Oppose Obama's Immigration Plans
At his joint press conference today with Mexican president Felipe Calderon, President Barack Obama reminded listeners of his two votes for immigration measures that included amnesty – and then declared his continuing support for the so-called comprehensive approach.
These statements do seem to corroborate earlier media reports that the president does intend to make an early priority of immigration reform along the lines previously proposed by George W. Bush and John McCain. So maybe this is a good time to explain why I think Republican party modernizers should favor a more restrictive immigration policy.
1) If modernizers should agree on anything, it is the need to refocus the party on the economic concerns of the middle class.
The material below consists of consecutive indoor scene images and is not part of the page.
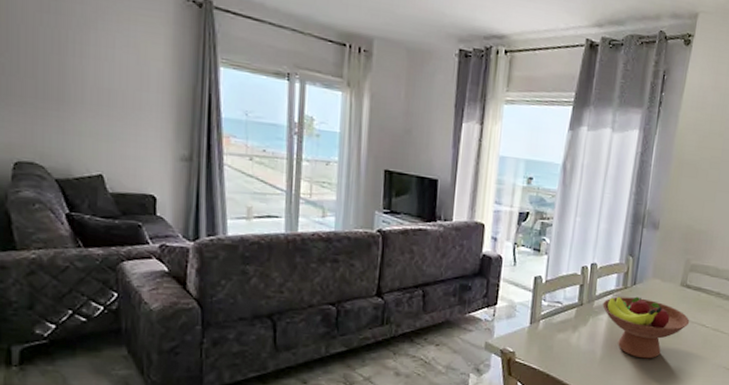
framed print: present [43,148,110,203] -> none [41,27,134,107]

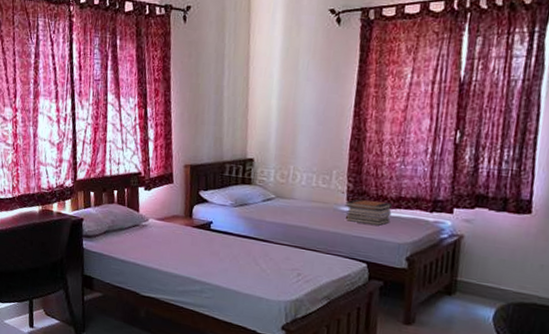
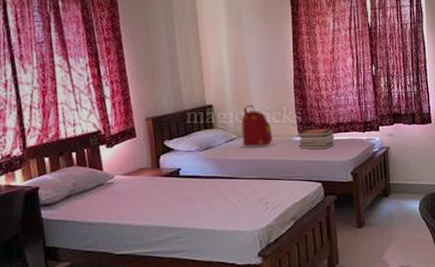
backpack: none [277,162,319,214] -> present [239,104,276,149]

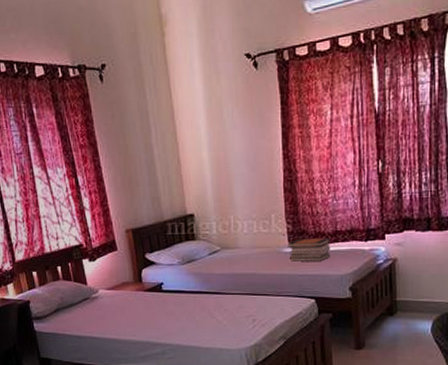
backpack: present [239,104,276,149] -> none [224,212,264,262]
The immigration policies of the past three decades have exerted serious downward pressure on the incomes of less-skilled workers, both directly (by lowering wages) and indirectly (by pushing up regressive state and local taxes).
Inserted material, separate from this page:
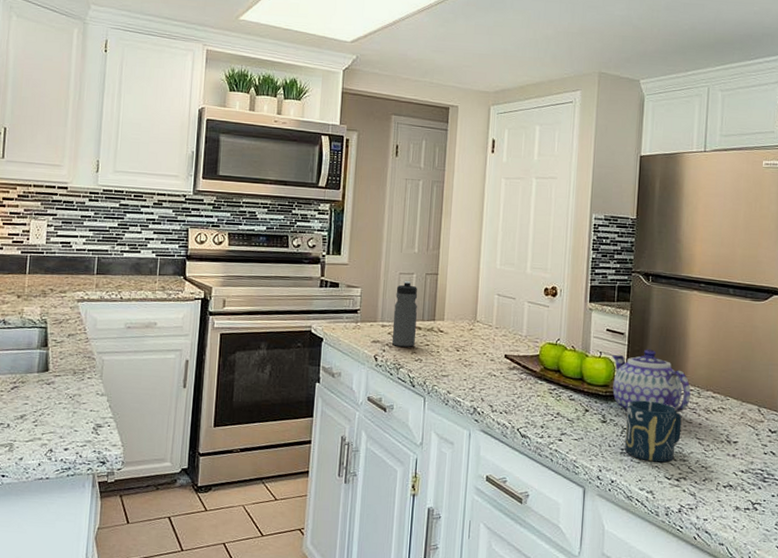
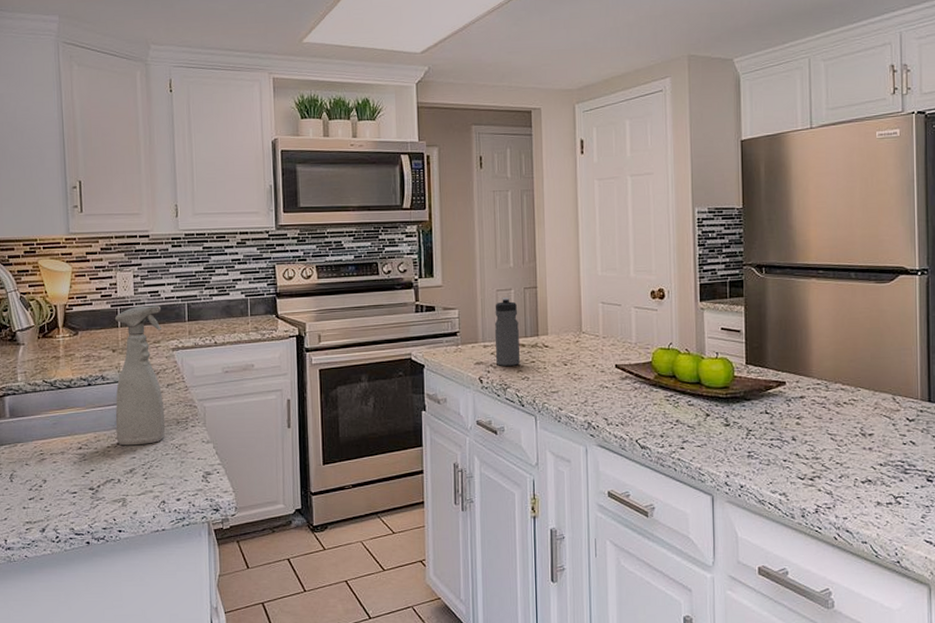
spray bottle: none [11,255,72,392] -> present [114,305,166,446]
teapot: present [612,349,691,414] -> none [730,345,818,415]
cup: present [625,400,682,463] -> none [750,399,811,463]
2) Modernizers should favor more reality in Republican party policy and less fantasy and sloganeering. On the immigration issue, the weigh of evidence cuts against the Bush-McCain-Obama approach. Current policy offers almost zero net benefit to the native-born population of the United States, and more unskilled immigration would worsen the economics of immigration still further.
3) Modernizers should wish to emancipate the GOP from control by its narrow special interests. The Bush-McCain approach on immigration represented just this kind of special interest politics: it offered large benefits to a few, while spreading costs over many.
4) We’re allowed to care about the impact of immigration on US politics. Immigration is tilting US voting to the left and to the Democratic party. Nonleft non-Democrats are entitled to feel that this is changing the rules of the game – and since so much of the immigration is illegal, it is changing the rules by breaking the law.
5) Current immigration policies has large social effects that modernizers should find uncongenial. Those policies are transforming the US into a society that will be less skilled on average than it might have been. They are making the US a more radically unequal society, and a society that imposes more heavily on the natural environment.
What we should learn from Bush and McCain is the need to engage Hispanic citizens in a more inviting and respectful way. We can do that without commiting ourselves to an immigration reform that is injurious to the country –and that constitutes a surprisingly low priority for Hispanic voters. (Only 31% of Hispanics identify immigration reform as a top priority, according to the Pew Hispanic Center, thus ranking immigration sixth of the policy areas offered. The environment ranked fifth.)
Tone is important, inclusion is important, finding issues that unite conservatives of all races and ethnicities is important. Republicans can do all those things without being hornswoggled into accepting supposedly comprehensive immigration policies that are bad for middle-income voters, bad for the country’s future, and bad for our hopes for fair political competition.
These statements do seem to corroborate earlier media reports that the president does intend to make an early priority of immigration reform along the lines previously proposed by George W. Bush and John McCain. So maybe this is a good time to explain why I think Republican party modernizers should favor a more restrictive immigration policy.
1) If modernizers should agree on anything, it is the need to refocus the party on the economic concerns of the middle class. The immigration policies of the past three decades have exerted serious downward pressure on the incomes of less-skilled workers, both directly (by lowering wages) and indirectly (by pushing up regressive state and local taxes).
2) Modernizers should favor more reality in Republican party policy and less fantasy and sloganeering. On the immigration issue, the weigh of evidence cuts against the Bush-McCain-Obama approach. Current policy offers almost zero net benefit to the native-born population of the United States, and more unskilled immigration would worsen the economics of immigration still further.
3) Modernizers should wish to emancipate the GOP from control by its narrow special interests. The Bush-McCain approach on immigration represented just this kind of special interest politics: it offered large benefits to a few, while spreading costs over many.
4) We’re allowed to care about the impact of immigration on US politics. Immigration is tilting US voting to the left and to the Democratic party. Nonleft non-Democrats are entitled to feel that this is changing the rules of the game – and since so much of the immigration is illegal, it is changing the rules by breaking the law.
5) Current immigration policies has large social effects that modernizers should find uncongenial. Those policies are transforming the US into a society that will be less skilled on average than it might have been. They are making the US a more radically unequal society, and a society that imposes more heavily on the natural environment.
What we should learn from Bush and McCain is the need to engage Hispanic citizens in a more inviting and respectful way. We can do that without commiting ourselves to an immigration reform that is injurious to the country –and that constitutes a surprisingly low priority for Hispanic voters. (Only 31% of Hispanics identify immigration reform as a top priority, according to the Pew Hispanic Center, thus ranking immigration sixth of the policy areas offered. The environment ranked fifth.)
Tone is important, inclusion is important, finding issues that unite conservatives of all races and ethnicities is important. Republicans can do all those things without being hornswoggled into accepting supposedly comprehensive immigration policies that are bad for middle-income voters, bad for the country’s future, and bad for our hopes for fair political competition.